Mr. Lawrence, 22, who has been with the company for two years, moved into the living room in June and will leave at the end of August for his next seasonal gig. Part of the company’s reasoning in holding onto staff, even if it means employees crashing at the homes of managers, is the several-weeks-long training process of becoming a Rail Explorers guide, said Mary Joy Lu, the company’s chief executive.

Frank Falatyn, the president of FALA Technologies, an advanced manufacturing company in the town of Ulster, has at times let early-career workers stay in the spare bedroom of his own home for months on end. But he won’t need to do that any longer: In July, the town board approved his request to fully convert the second floor of the company’s office building into employee housing. “How do you bring talent in from outside the region, if you don’t have any place to put them?” Mr. Falatyn, 65, said.

Christina Pinelo and her husband, Martin Fuentes-Europa, have worked and lived on the farm for years.Credit…George Etheredge for The New York Times
Roy Dowdall, an employee at Breezy Hill Orchard, said he would have nowhere to go if his current housing falls apart.Credit…George Etheredge for The New York Times
Elizabeth Ryan owns Stone Ridge Orchard, Breezy Hill Orchard, Knoll Krest Farm and Adair Winery. She said she has lost several employees because they could not find affordable housing.Credit…George Etheredge for The New York Times

Elizabeth Ryan, who owns Stone Ridge Orchard, Breezy Hill Orchard, Knoll Krest Farm and Adair Winery, said that she has lost more than a dozen employees in the last two years because they couldn’t find affordable housing.

For the past 20 years, she has put up her farm manager, Martin Fuentes-Europa, and his family in a trailer on one of her properties.

Earlier this year, Mr. Fuentes-Europa, 49, and Christina Pinelo, a baker for the orchard, became grandparents. Mr. Fuentes-Europa said the trailer — shared with his wife, daughter and son-in-law — just wouldn’t do anymore. “The trailer’s a good place to live, but when it comes to a child, it’s not enough room for them to run around,” he said.

Ms. Ryan, 68, desperate not to lose Mr. Fuentes-Europa as an employee and as a close friend, decided to build the family a house that will cost her more than $400,000. But she is not stopping there, she said. In the last few years, Ms. Ryan has bought houses adjacent to her farms. She’s letting the current tenants renting those properties stay as long as they want to, but as soon as they vacate, she plans to offer the homes up to her employees.

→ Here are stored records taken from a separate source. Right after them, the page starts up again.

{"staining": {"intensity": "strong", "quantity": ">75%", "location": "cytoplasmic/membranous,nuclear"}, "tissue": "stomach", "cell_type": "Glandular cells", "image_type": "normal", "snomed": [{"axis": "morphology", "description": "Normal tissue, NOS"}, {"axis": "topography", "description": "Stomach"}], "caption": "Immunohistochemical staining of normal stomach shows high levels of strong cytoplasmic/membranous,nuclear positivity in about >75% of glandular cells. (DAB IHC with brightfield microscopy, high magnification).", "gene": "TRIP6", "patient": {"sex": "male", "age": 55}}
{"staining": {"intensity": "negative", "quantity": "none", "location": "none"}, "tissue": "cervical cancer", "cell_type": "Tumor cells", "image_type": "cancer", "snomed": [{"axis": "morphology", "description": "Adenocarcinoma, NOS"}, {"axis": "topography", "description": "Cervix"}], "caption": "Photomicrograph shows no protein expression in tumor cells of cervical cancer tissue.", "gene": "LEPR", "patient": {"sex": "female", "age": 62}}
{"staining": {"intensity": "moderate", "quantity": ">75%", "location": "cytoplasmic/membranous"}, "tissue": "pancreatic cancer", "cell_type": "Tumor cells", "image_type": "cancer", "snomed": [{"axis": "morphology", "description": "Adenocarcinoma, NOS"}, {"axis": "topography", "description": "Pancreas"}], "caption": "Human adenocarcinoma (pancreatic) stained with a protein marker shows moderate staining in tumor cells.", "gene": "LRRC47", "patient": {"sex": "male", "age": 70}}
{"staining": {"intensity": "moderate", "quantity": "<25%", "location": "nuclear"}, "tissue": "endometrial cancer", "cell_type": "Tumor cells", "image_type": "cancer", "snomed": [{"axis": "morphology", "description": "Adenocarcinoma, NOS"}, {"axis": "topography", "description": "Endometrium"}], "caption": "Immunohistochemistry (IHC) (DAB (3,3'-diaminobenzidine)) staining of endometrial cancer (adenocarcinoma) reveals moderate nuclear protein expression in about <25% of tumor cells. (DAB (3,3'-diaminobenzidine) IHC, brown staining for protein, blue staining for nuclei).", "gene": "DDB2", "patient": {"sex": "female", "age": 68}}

That could greatly help Roy Dowdall, 60, a veteran who now does odd carpentry and building jobs around Ms. Ryan’s farms. Mr. Dowdall currently lives in a small room in a shared house, where he didn’t have hot water for months (he showered at the farm during that time), and he’s worried that his landlord might sell the house altogether.

Employee housing could come in handy.

“I love the people here at the farm, but I’d have to go somewhere else,” Mr. Dowdall said. “I have no problem living out of a tent if I need to, but I’d have to do it in a place where the climate is better.”